Pachter has not contacted me directly with his questions nor did he give any warning before publishing his blog post. While I am happy that he is carefully scrutinizing publications and independently re-analyzing primary data, his rather sensationalistic approach to reporting his results in the absence of discussion or peer-review risks doing a disservice to science and adds more heat than light.

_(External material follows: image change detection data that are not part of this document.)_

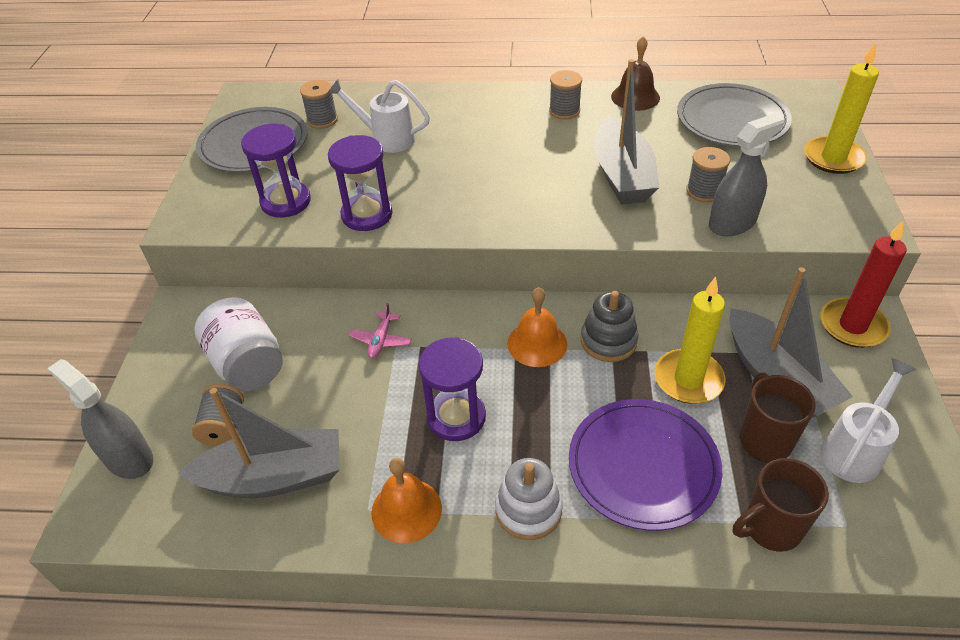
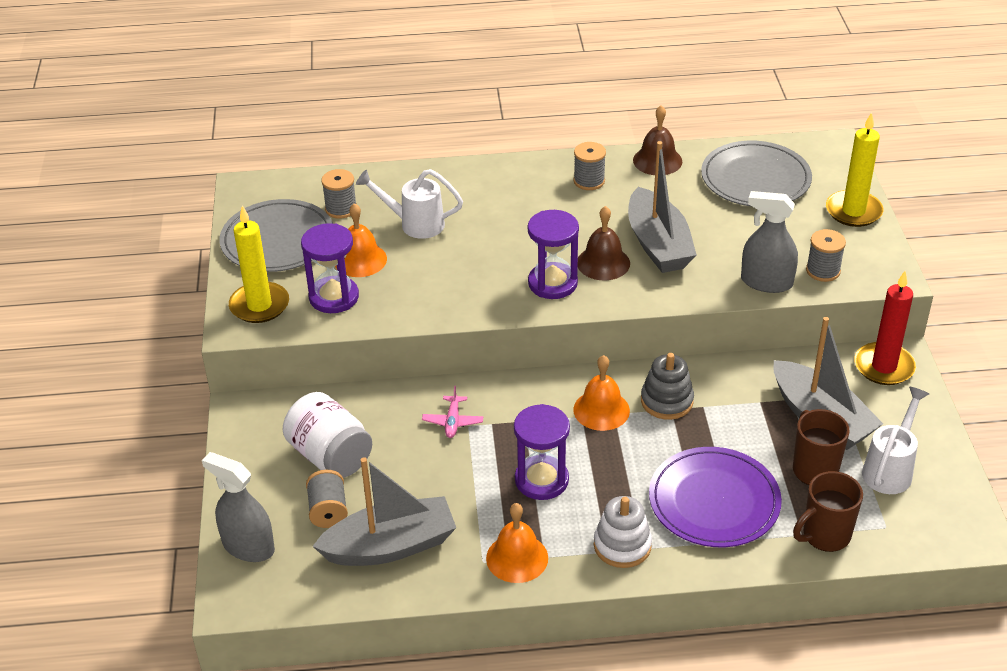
camera: 10 degrees left, 5 degrees down
(323, 168) = (360, 260): none -> orange bell
(367, 215) = (419, 303): purple hourglass -> purple hourglass (552, 283)
(562, 189) = (603, 263): none -> brown bell
(688, 379) = (743, 427): yellow candle -> yellow candle (259, 305)
(704, 191) = (737, 254): grey spool -> grey spool (823, 271)
(732, 223) = (766, 282): grey spray bottle -> grey spray bottle turned 120 degrees counterclockwise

Pachter tries to have it both ways – based on our published data he accuses me of 1) wasting effort by sequencing lower quality samples and 2) selectively publishing data from only the better samples. It is hard to see how these accusations can simultaneously both be true. As described in the methods section of our paper, the C1 capture rate is not perfectly efficient and therefore we manually inspected all the chambers. We found 93 chambers had single cells, 1 chamber had two cells, and 2 chambers had no cells. Of the 93 chambers with single cells, 91 of the cells appeared to be alive as measured by a live/dead stain and 2 did not. Our single cell RNAseq experiments included all 91 of the “live” single cells and 1 of the “dead” single cells; the data from the latter was indistinguishable from the former and thus it was included in all further analyses. There was absolutely no selection or manipulation of the data. All of the raw data as well as our R scripts were made available for Pachter and others to download and analyze upon publication of our paper.

The sequencing library prep and workflow that we use is geared around 96 parallel samples and we decided it would be valuable to process control samples in exactly the same batch as the single cell samples. We therefore included four control samples with the single cells: amplification products from a chamber on the chip that did not have a cell (C09, which was unfortunately not given a distinguishing filename during the file upload), a single cell tube amplification, a no template control (NTC, C70) tube experiment that did not have a single cell, and a bulk control sample. Pachter correctly points out that C70 is dominated by the ERCC spike in controls and has essentially no human transcripts as expected; similarly, the other negative control C09 performs very poorly next to the actual single cell data. It is not clear to me why Pachter thinks I should be embarrassed for performing negative control experiments; indeed biochemical amplifiers are known to be so sensitive that there are many stories of contamination that occurs through aerosol dispersal from nearby benches, etc. In our own analyses C09 and the other controls were excluded from the single cell data.

Pachter also noticed that ~ 3 of the single cell RNAseq experiments have significantly lower quality than the other 89, as measured by fraction of spike in sequenced or by log-correlation coefficient. If taken at face value, this corresponds to a failure rate of 3/92, or 3%. The experiments therefore had a 97% success rate by this metric and it is hard to see where his complaint lies. We conservatively included ALL of the single cell data in our analyses and thus if one follows Pachter’s prescription to only analyze the experiments that he deems “successful”, then the results will be even better than we reported.

Finally, Pachter makes a misleading argument concerning the statistical methods used to generate figure 4a. This figure is concerned with the questions of whether an ensemble of single-cell RNAseq experiments produces similar gene expression values as a bulk experiment. The reason for sub-sampling to equal depth is worry of introducing artifacts by comparing two RNAseq experiments of dramatically differing sequencing depth (see e.g. Cai, Guoshuai, et al. “Accuracy of RNA-Seq and its dependence on sequencing depth.” BMC bioinformatics 13.Suppl 13 (2012) and Tarazona, Sonia, et al. “Differential expression in RNAseq: a matter of depth.”Genome research 21.12 (2011): 2213-2223.). This figure has little to do with estimating the quality of the individual RNAseq experiments.